* Provided data
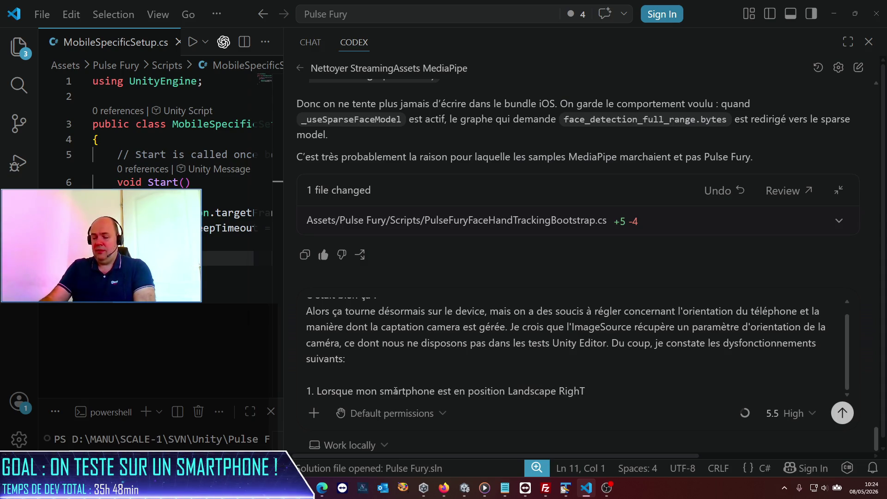
pyautogui.write('?')
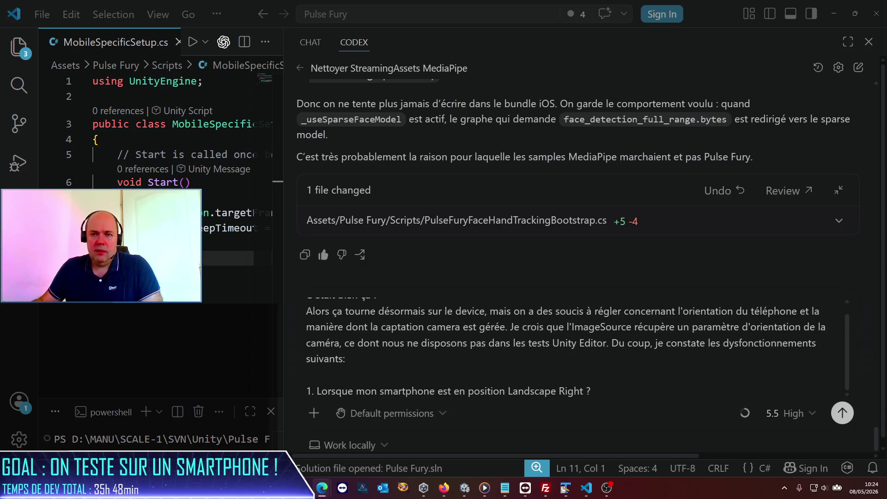
pyautogui.press('alt+Tab')
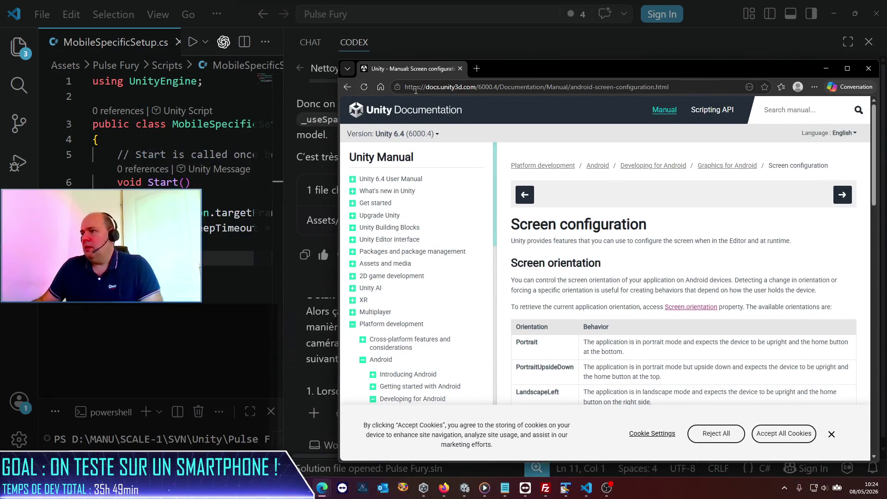
# Step: Read the LandscapeRight entry in the Screen orientation table of the maximized manual, then minimize Edge
pyautogui.doubleClick(536, 76)
pyautogui.scroll(-2, 392, 286)
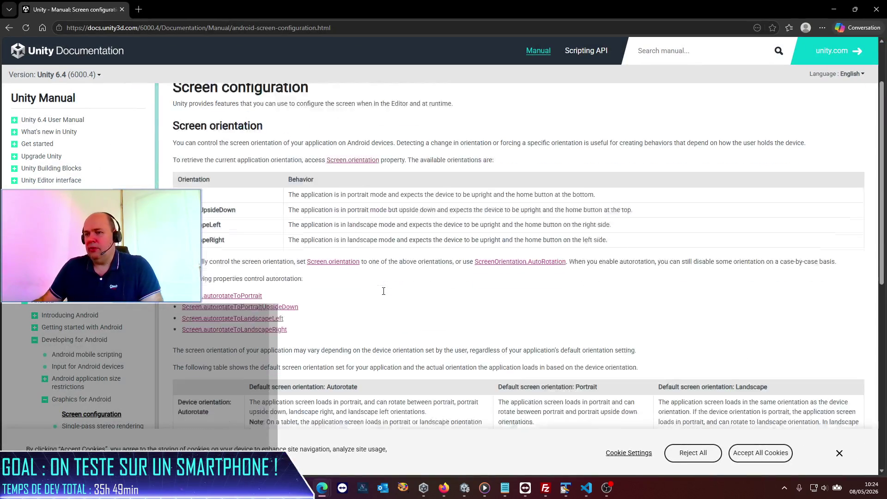
pyautogui.moveTo(312, 225); pyautogui.dragTo(503, 228)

* Your goal
Extract every line above containing the word "pyautogui".

* Solution
pyautogui.write('?')
pyautogui.press('alt+Tab')
pyautogui.doubleClick(536, 76)
pyautogui.scroll(-2, 392, 286)
pyautogui.moveTo(312, 225); pyautogui.dragTo(503, 228)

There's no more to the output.